### [TRY IT]
The response must contain every line below in which "property" appears.

________________________________________

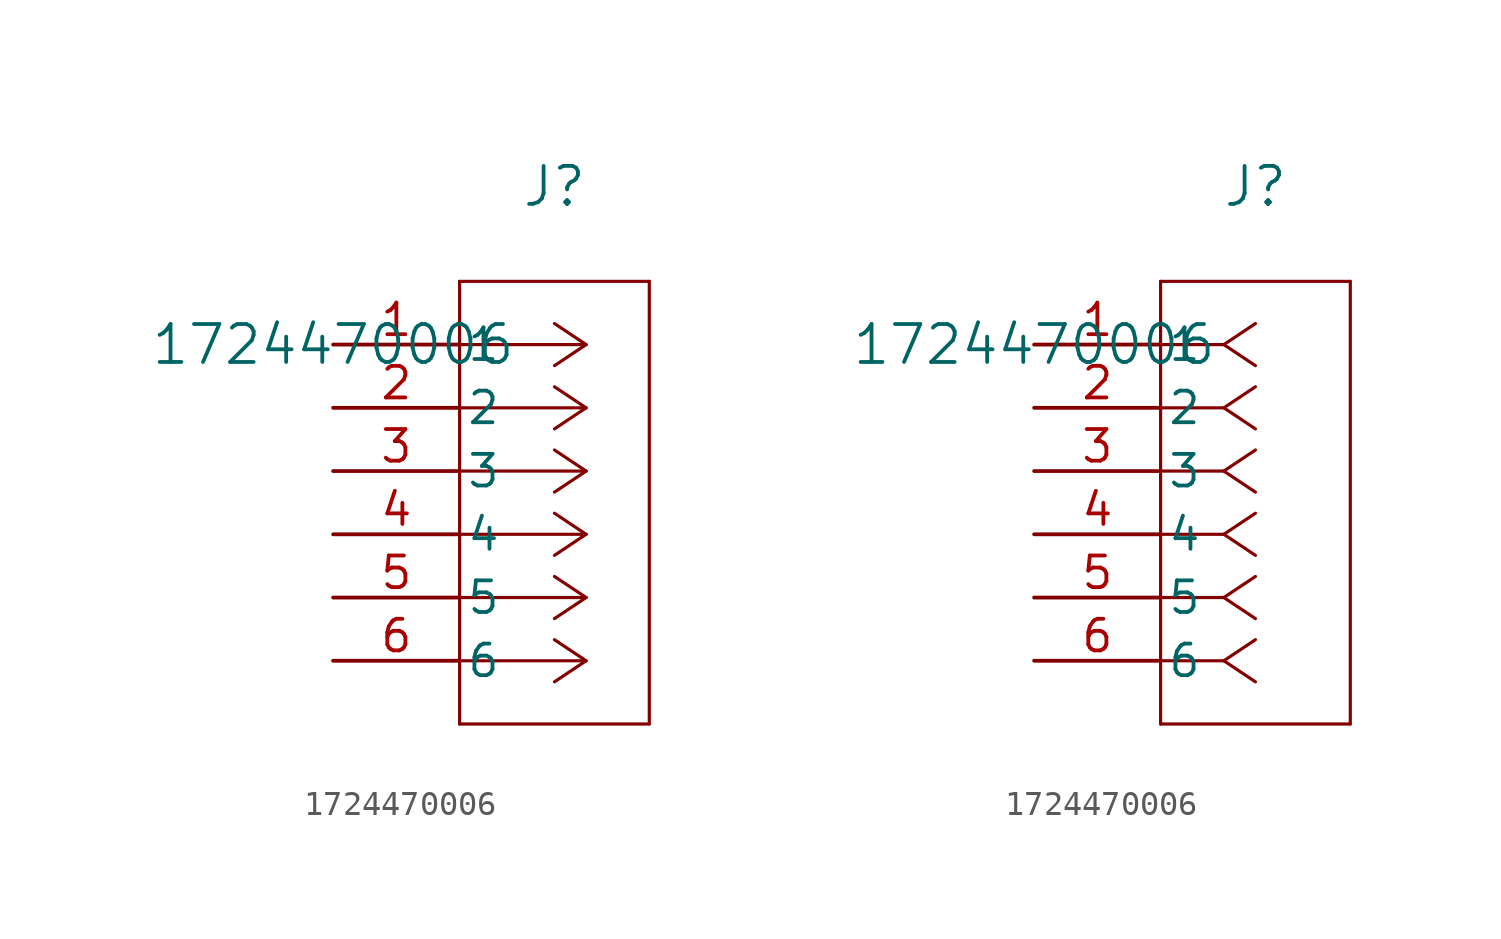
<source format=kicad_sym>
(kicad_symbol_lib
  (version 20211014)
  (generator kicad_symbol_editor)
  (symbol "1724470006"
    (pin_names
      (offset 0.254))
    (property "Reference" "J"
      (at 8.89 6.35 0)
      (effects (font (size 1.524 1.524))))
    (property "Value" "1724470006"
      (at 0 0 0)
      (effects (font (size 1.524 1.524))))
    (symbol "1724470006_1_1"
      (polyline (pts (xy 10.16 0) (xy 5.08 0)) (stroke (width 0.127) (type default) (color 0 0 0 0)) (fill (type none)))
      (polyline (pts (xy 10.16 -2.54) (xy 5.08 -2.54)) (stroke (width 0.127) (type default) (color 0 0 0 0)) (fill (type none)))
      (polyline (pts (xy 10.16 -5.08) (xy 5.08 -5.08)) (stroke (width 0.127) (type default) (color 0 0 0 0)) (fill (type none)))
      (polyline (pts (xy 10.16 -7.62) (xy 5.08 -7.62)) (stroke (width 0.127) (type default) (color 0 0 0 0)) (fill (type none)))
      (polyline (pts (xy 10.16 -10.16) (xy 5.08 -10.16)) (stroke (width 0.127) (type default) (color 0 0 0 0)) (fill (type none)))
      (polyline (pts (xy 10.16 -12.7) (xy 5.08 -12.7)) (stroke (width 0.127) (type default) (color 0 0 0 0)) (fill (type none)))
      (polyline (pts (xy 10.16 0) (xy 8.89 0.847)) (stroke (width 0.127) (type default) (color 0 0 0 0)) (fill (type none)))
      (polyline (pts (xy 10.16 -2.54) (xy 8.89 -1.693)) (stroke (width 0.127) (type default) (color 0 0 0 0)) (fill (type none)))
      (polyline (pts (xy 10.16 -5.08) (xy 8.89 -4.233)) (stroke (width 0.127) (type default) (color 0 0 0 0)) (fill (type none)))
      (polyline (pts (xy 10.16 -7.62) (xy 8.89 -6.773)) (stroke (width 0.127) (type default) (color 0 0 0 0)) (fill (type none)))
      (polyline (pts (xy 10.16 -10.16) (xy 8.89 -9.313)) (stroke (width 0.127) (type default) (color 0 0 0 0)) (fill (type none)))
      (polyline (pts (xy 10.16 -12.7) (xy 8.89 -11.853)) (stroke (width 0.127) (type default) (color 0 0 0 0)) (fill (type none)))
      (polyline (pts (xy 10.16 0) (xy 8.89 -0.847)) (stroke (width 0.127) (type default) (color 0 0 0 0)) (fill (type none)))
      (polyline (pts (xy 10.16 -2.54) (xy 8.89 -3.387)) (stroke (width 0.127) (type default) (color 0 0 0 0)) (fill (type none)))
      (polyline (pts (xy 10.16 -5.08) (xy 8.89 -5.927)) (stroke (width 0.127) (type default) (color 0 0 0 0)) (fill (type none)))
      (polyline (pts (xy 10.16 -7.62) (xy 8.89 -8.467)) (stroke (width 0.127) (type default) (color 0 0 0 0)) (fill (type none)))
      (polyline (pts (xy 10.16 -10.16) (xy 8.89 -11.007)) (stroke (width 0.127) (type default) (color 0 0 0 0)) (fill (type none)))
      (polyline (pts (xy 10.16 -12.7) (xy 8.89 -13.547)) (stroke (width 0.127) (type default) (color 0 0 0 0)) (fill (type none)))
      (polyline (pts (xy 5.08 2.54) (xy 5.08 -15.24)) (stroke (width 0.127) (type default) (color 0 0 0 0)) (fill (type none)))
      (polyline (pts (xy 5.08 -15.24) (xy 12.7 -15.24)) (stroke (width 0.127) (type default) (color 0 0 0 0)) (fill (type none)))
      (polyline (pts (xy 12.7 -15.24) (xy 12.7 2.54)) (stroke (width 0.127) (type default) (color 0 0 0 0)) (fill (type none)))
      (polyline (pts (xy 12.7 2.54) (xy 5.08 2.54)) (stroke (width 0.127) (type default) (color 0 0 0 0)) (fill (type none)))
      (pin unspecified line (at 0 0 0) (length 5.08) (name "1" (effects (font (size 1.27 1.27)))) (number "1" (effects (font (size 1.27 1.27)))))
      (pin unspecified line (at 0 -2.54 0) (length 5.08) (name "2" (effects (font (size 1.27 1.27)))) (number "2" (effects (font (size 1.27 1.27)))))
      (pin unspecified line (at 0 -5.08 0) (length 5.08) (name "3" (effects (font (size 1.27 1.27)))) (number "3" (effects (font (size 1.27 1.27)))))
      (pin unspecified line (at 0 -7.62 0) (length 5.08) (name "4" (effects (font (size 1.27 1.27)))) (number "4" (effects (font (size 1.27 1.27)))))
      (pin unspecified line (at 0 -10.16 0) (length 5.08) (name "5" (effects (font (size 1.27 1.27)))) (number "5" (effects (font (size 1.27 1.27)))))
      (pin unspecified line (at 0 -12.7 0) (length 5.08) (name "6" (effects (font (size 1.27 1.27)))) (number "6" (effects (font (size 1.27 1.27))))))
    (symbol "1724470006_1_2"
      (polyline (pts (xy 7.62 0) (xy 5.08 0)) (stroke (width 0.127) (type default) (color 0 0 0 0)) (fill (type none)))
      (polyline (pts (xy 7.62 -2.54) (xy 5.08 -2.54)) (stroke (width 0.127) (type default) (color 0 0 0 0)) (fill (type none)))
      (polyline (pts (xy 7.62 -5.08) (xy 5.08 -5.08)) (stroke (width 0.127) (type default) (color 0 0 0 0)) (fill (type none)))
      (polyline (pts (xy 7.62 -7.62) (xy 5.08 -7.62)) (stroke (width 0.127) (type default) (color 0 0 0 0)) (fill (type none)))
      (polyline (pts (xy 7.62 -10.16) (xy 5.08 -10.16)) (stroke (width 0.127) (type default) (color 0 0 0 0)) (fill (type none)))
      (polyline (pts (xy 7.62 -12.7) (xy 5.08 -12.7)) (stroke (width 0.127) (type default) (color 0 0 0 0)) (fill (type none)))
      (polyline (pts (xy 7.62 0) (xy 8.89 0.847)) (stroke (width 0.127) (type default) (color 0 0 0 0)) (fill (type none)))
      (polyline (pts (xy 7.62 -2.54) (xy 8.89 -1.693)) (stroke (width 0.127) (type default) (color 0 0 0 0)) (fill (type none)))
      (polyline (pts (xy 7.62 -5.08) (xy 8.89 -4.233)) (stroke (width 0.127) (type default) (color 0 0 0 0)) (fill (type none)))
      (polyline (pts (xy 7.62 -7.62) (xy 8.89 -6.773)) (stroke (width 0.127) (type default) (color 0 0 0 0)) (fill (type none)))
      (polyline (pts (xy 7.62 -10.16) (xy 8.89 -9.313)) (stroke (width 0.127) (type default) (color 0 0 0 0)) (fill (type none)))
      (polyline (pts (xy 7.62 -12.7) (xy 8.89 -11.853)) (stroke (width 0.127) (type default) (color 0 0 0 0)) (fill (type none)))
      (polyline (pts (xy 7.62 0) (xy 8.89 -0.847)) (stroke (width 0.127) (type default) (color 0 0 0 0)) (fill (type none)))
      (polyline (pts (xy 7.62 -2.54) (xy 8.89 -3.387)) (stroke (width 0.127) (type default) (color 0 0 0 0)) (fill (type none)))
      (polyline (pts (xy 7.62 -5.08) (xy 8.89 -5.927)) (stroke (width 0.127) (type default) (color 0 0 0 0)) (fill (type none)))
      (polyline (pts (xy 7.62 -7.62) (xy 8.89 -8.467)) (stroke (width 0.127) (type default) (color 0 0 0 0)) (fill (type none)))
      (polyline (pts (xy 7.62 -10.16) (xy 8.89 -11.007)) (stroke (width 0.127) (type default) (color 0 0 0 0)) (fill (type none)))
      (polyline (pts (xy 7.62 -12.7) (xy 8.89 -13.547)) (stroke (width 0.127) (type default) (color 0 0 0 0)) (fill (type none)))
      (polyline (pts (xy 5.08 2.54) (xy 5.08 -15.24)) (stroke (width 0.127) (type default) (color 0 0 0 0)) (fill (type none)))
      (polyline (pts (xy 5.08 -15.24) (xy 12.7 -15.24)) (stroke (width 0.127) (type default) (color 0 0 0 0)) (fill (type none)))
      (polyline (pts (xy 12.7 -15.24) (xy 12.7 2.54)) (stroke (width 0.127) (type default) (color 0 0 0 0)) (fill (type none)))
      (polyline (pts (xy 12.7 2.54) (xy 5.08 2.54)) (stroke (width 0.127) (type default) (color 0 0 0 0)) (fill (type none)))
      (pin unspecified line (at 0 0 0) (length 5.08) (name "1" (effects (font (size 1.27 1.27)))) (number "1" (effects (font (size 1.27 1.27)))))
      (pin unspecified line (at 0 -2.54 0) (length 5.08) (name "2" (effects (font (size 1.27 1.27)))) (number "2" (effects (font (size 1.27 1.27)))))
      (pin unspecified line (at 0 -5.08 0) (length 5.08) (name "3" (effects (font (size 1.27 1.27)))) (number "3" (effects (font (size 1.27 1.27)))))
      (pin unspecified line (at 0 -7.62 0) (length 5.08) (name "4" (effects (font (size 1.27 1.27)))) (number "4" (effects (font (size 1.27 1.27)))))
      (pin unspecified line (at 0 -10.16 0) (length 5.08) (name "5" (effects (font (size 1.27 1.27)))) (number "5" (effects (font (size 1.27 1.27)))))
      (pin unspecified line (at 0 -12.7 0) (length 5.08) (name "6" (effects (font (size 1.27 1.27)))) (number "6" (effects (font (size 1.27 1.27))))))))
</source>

________________________________________

### [WRITTEN RESPONSE]
    (property "Reference" "J"
    (property "Value" "1724470006"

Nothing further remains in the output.